Our atelier was used, before we took it over, as a reserve for various sanitary elements belonging to the youth centre. The question now was: what to do with all these abandoned objects? There were two solutions: either throw them away or do something with them. Following the second solution, we came up with the idea of paying homage to Marcel Duchamp with one of the urinals found in the studio. Duchamp had presented a urinal as a work of art at an exhibition in New York in 1917 and gave it the title: Fontaine. This is the name we have also given to the new urinal, which was hooked at a height of 2.50 metres on the Berlin Wall.
A few days later, on 16 May 1984, at around 6 a.m., four GDR border guards took that artwork along with a pair of shoes nailed to the wall, a washbasin and a framed cellar door. This heavy door, which was supposed to symbolise the Gate of Paradise, was not yet fully fixed to the wall. The sound of the electric drill and the lights of the television crew, filming the scene, aroused the curiosity of the guards behind the wall. The Gate of Paradise disappeared, never to return. It was lifted with its frame 3.60 metres high over the wall by the border guards who pushed it with great difficulty to the other side. It should be explained that the Wall was not quite the border between East and West. It had been erected by the GDR about 5 metres behind the demarcation line in order to be able to control both sides. It was therefore dangerous to paint the Wall. You always had to look around you. Despite the danger, Christophe drilled a hole at eye level through the wall with an electric drill during our artistic action, so that it was possible to see the other side. A first in the history of the wall. But all these actions cost us dearly. We have been suffering the consequences for years.
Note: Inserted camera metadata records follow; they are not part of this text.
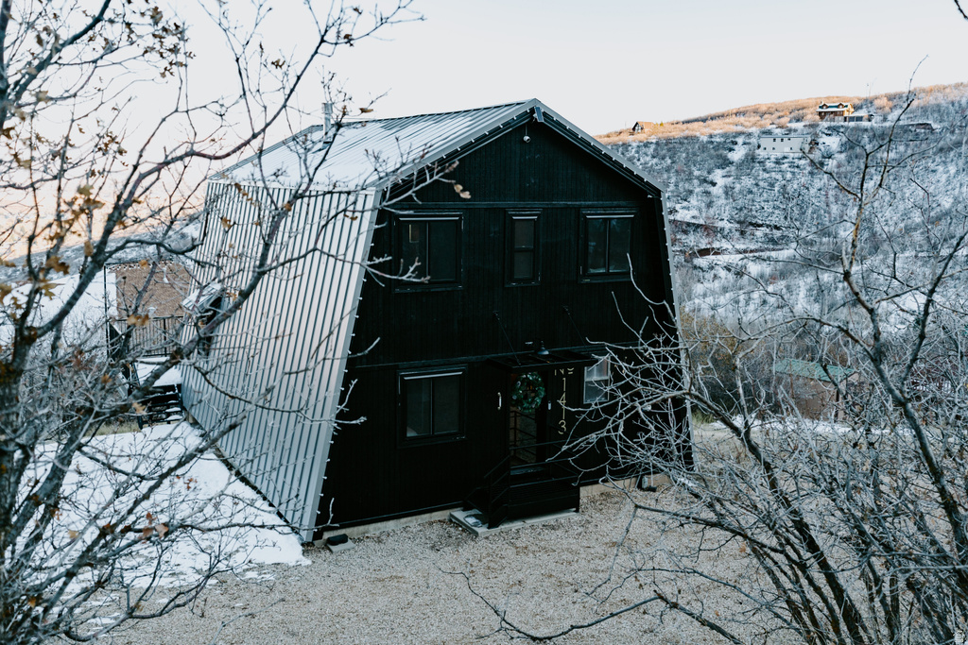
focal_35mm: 35
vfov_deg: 37.9
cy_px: 322
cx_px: 484
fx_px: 941
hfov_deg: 54.4
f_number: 3.5
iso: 320
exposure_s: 1/1250
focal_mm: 35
On 19 November 1984, we wanted to take the train from West Berlin to Malmö (Sweden). At the border crossing at Friedrichstrasse in Berlin we were controlled by the GDR train police. In his suitcase Christophe had a French magazine “Actuel” in which several photos of the dismantling of the Gate of Paradise had been published during the summer. When they saw the photos, the border guards said: “Oh dear, our soldiers!”. They also found letters from the Checkpoint Charlie Museum. Christophe was immediately declared “persona non grata in the GDR” and had to get off the train. After a one-hour interrogation he was told: “The next time you enter the GDR again, you will get two years in prison”. Christophe was then allowed to take the metro back to West Berlin. After being stamped “transit prohibited” in the GDR control system, Christophe Bouchet was never again allowed to travel by train or car to or from West Berlin. For my part, I used transit routes in or out of Berlin only very rarely and never went to visit East Berlin.
In that sense, Christophe! I’m glad we met in this life and I wish nothing more than for you to rest in peace, wherever you are.